(Saved entries)
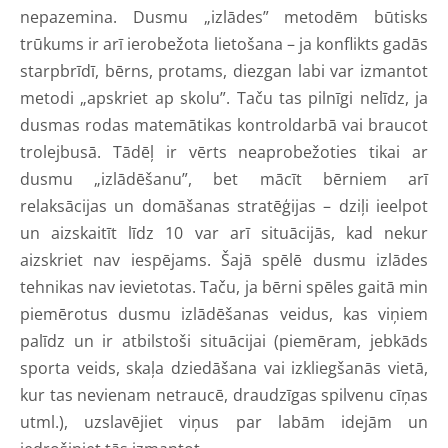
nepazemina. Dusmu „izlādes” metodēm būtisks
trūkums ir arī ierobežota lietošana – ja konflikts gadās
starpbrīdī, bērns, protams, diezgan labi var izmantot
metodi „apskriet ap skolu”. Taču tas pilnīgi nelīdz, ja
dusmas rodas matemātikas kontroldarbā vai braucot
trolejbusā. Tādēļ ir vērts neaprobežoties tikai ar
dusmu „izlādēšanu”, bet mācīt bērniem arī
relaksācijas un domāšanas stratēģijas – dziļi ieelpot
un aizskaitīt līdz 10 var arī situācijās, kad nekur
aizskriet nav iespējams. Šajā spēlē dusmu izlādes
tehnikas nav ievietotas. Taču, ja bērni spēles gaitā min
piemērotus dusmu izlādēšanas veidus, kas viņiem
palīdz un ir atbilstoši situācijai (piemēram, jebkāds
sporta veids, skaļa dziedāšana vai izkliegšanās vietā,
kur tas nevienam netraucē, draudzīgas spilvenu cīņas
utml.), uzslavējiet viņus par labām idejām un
---
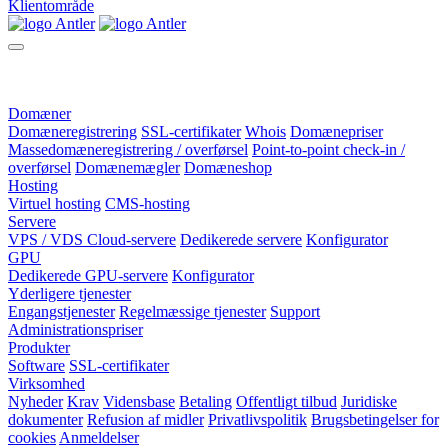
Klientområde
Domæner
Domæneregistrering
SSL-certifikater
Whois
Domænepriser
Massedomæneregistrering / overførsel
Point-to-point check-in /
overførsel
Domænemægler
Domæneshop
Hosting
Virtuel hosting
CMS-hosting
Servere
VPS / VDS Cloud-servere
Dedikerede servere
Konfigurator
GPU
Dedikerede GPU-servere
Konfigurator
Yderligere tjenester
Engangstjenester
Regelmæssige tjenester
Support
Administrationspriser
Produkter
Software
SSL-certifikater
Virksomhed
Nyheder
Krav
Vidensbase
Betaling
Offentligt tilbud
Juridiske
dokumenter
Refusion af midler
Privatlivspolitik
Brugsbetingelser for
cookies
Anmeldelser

▸ **TASK TO COMPLETE**: Once the line with "Dedikerede GPU-servere" is found in the records above, print exactly that line and every line after it through the line with "Anmeldelser".

▸ **SOLUTION TO THIS PROBLEM**:
Dedikerede GPU-servere
Konfigurator
Yderligere tjenester
Engangstjenester
Regelmæssige tjenester
Support
Administrationspriser
Produkter
Software
SSL-certifikater
Virksomhed
Nyheder
Krav
Vidensbase
Betaling
Offentligt tilbud
Juridiske
dokumenter
Refusion af midler
Privatlivspolitik
Brugsbetingelser for
cookies
Anmeldelser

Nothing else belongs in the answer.